**Travail demandé**
Rédigez la suite du texte sur les réfugiés non européens ayant fui l'Ukraine, en repartant après sa dernière phrase.

**Texte à examiner**
PAR KADIATA THIAM
Depuis l’annexion de l’Ukraine par la Russie en février 2022, des millions de réfugiés ukrainiens et étrangers fuient le pays pour échapper aux violences. Si les pays de l’Union européenne ont mis en place des conditions exceptionnelles d’accueil, ce n’est pas le cas pour les ressortissants non-européens qui dénoncent des discriminations graves. Retour sur les témoignages poignants de ces personnes en quête de refuge et de sécurité.
« Des soldats polonais ont ouvert le grand portail aux Ukrainiens, mais pour nous autres qui étions des étrangers, nous devions passer par une petite porte qui s’ouvrait toutes les cinq minutes, pour laisser passer seulement 10 personnes à la fois. Les personnes qui essayaient de forcer le passage étaient rouées de coups à la tête », se souvient Alpha Oumar Diallo, 32 ans et originaire de la Guinée. N’ayant pas vécu le franchissement des frontières de l’UE comme les autres réfugiés, il affirme s’être senti discriminé à cause de ses origines non européennes : « mon expérience à la frontière polonaise a été très difficile. Mes amis et moi, qui venions d’Afrique, avons été retenus pendant deux jours avec pour seule nourriture des biscuits. ce qui a rendu notre passage encore plus éprouvant ».
Dans les premiers jours qui ont suivi l’invasion de l’Ukraine par la Russie, plusieurs dispositifs d’accueil sont mis en place par l’UE. Mais ces dispositifs ne concernent pas tous les réfugiés. Un régime d’exception dont sont exclus les non-européens, même celles et ceux fuyant également l’Ukraine. Ils sont nombreux à dénoncer des actes d’exclusion ainsi que des violences au niveau des postes-frontières, notamment en Pologne et en Hongrie. Plusieurs réfugiés originaires d’Afrique, d’Inde ou du Pakistan affirment avoir été empêchés de prendre les trains ou les bus pour se rendre en Pologne. Tandis que d’autres dénoncent des actes de violence commis par les gardes- frontières ukrainiens. « Nous avons marché pendant 10 heures avant d’atteindre la frontière avec la Pologne. Nous avons trouvé des gardes-frontières ukrainiens qui nous ont refusé le passage en Pologne, sous prétexte que les ukrainiens étaient prioritaires. Je suis resté sur place durant trois jours sans nourriture, avant de perdre connaissance. À mon réveil, je me suis retrouvé dans les mains des gardes frontaliers polonais sans savoir ce qui m’était arrivé » se rappelle Rayan, jeune étudiant marocain.

**Données fournies**

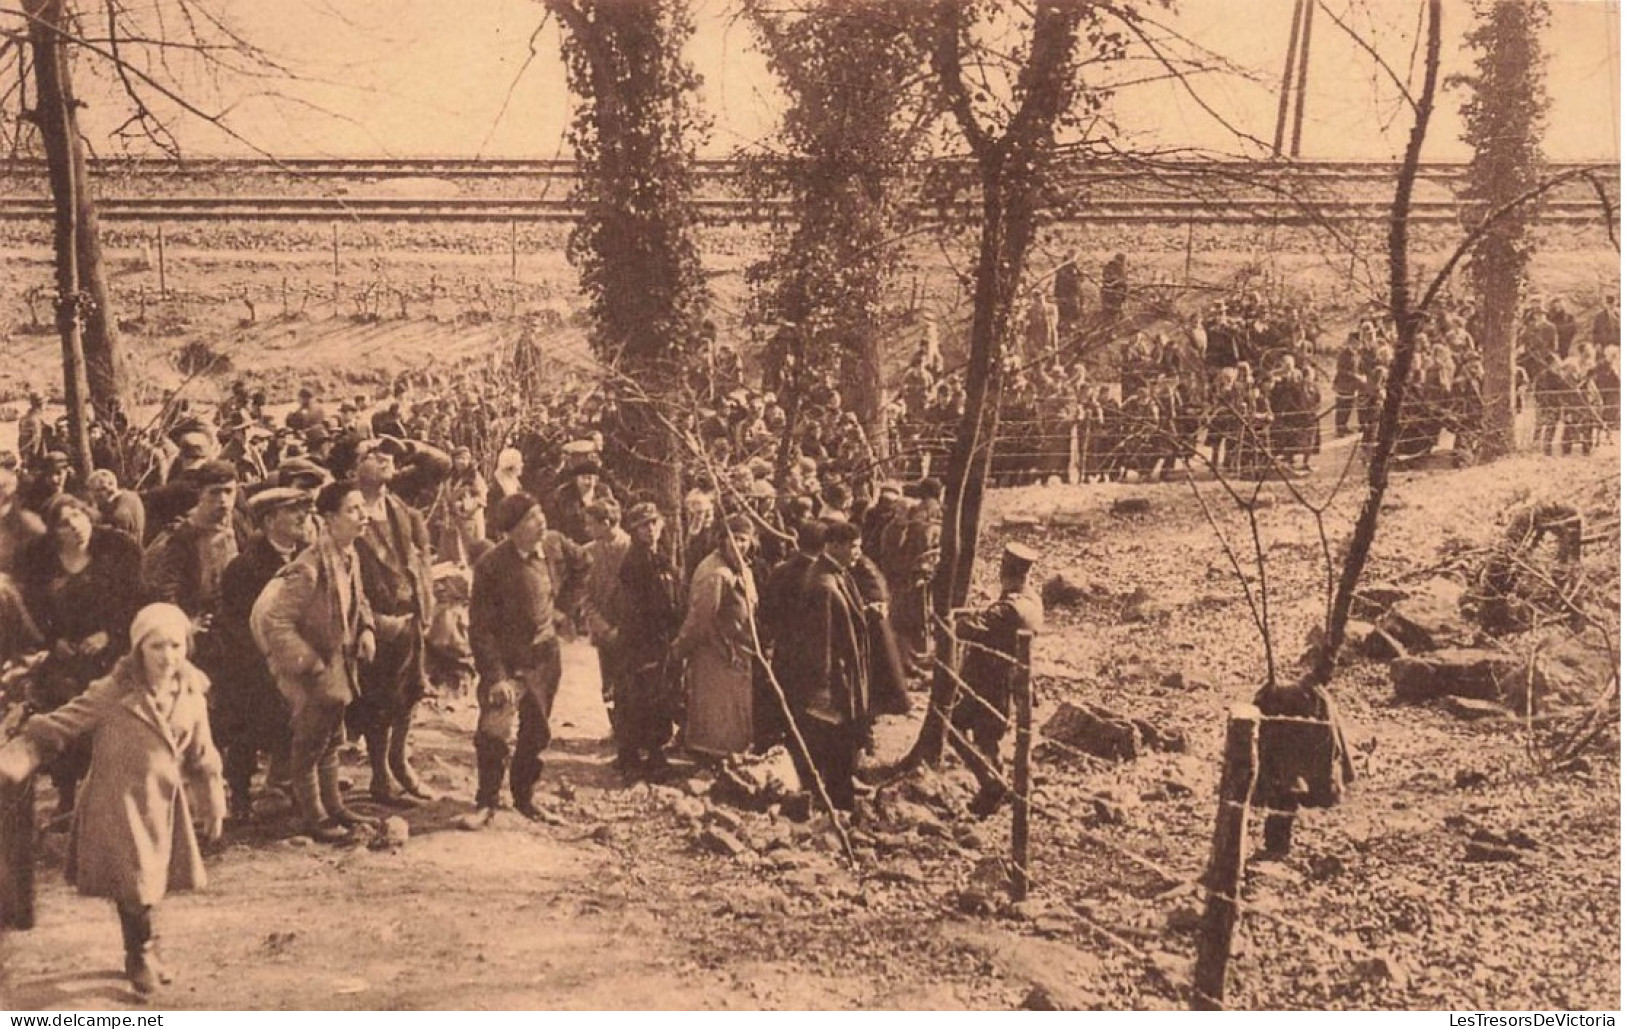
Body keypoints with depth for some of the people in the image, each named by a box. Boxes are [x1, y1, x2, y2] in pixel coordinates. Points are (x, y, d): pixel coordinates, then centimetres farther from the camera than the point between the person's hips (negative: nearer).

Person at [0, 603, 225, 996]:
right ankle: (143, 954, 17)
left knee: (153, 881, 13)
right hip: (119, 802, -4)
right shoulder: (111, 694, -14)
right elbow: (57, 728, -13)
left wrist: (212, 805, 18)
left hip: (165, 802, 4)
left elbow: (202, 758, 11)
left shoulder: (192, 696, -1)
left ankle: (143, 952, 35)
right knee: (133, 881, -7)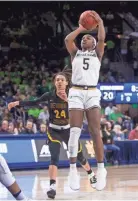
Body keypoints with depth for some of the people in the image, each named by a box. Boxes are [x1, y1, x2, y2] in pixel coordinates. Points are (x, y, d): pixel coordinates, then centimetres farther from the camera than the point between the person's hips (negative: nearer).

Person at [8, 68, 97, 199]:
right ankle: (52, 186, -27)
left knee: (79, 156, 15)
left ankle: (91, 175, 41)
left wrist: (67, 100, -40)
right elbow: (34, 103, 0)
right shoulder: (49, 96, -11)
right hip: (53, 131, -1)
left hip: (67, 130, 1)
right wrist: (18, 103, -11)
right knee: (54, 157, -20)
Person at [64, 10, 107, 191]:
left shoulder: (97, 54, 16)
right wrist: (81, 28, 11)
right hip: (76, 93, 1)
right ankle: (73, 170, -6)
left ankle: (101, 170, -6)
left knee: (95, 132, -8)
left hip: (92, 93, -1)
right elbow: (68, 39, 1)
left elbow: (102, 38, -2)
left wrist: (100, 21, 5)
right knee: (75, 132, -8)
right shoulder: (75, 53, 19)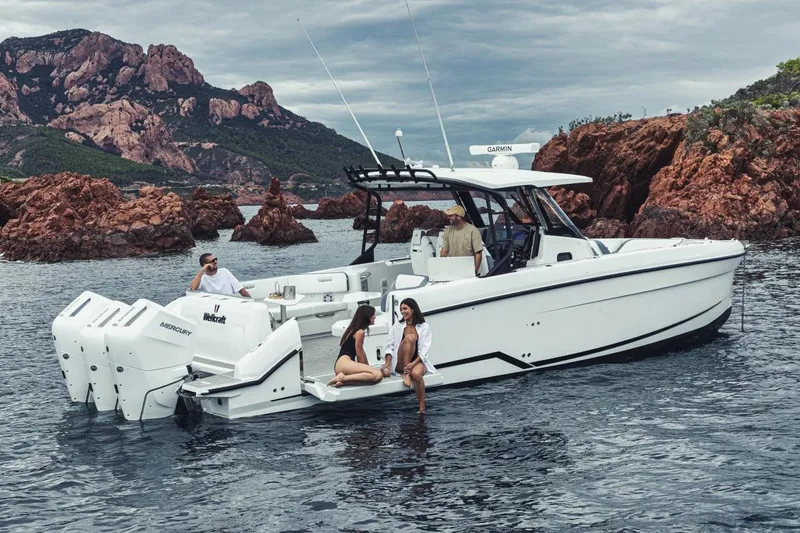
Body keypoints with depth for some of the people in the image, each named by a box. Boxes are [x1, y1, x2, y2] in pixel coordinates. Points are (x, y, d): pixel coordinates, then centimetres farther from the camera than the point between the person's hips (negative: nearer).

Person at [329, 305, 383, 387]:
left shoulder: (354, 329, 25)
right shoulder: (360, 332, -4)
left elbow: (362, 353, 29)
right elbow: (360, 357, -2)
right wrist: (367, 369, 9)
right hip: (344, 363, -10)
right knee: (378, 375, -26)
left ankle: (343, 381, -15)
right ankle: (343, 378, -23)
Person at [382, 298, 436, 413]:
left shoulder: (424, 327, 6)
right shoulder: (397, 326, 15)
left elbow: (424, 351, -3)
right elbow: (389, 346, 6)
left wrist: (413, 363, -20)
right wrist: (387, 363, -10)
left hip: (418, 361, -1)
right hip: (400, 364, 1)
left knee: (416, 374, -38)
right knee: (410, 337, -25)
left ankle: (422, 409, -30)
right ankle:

**Réponse proposée**
Des dispositifs sélectifs…
Malgré la décision unanime du Conseil européen d’appliquer pour la première fois, depuis son adoption en 2001, la directive européenne sur la protection temporaire des personnes fuyant la guerre le temps de la durée du conflit, elle a été, malgré tout, violée par plusieurs pays de l’UE qui ont exclus les réfugiés non-ukrainiens du dispositif. La Pologne a notamment mis en place une protection différenciée pour les réfugiés qu’elle accueille. Elle octroie, en effet, un titre de séjour temporaire, valable 18 mois, aux ressortissants ukrainiens, ainsi qu’une autorisation de séjour valable un an, aux ressortissants de pays tiers qui bénéficiaient d’une protection internationale en Ukraine ou qui étaient titulaires d’un titre de séjour permanent. Les personnes qui résidaient temporairement en Ukraine doivent quant à elles demander l’asile pour obtenir une protection.
La Hongrie a également adopté le 8 mars un décret qui exclut du dispositif toutes les catégories de ressortissants de pays tiers qui résidaient en Ukraine, dérogeant ainsi à la décision de l’UE. En France, des réfugiés étrangers affirment avoir souvent des refus lors de leur demande d’attribution de la protection temporaire. C’est le cas d’Ali, jeune étudiant ivoirien, orienté vers les associations et les CCAS de Paris pour bénéficier d’une assistance d’urgence pour le logement. Après plusieurs tentatives d’obtention d’un justificatif de résidence auprès de l’ambassade d’Ukraine à Paris, pour avoir accès au titre de protection temporaire, il est aujourd’hui sous le statut de demandeur d’asile : « j’ai perdu tous mes documents d’identité, et malgré mes efforts pour en obtenir des copies auprès de l’ambassade d’Ukraine à Paris, mes demandes ont été vaines. La préfecture m’a alors refusé la protection et j’ai été contraint de déposer une demande d’asile », se désole-t-il.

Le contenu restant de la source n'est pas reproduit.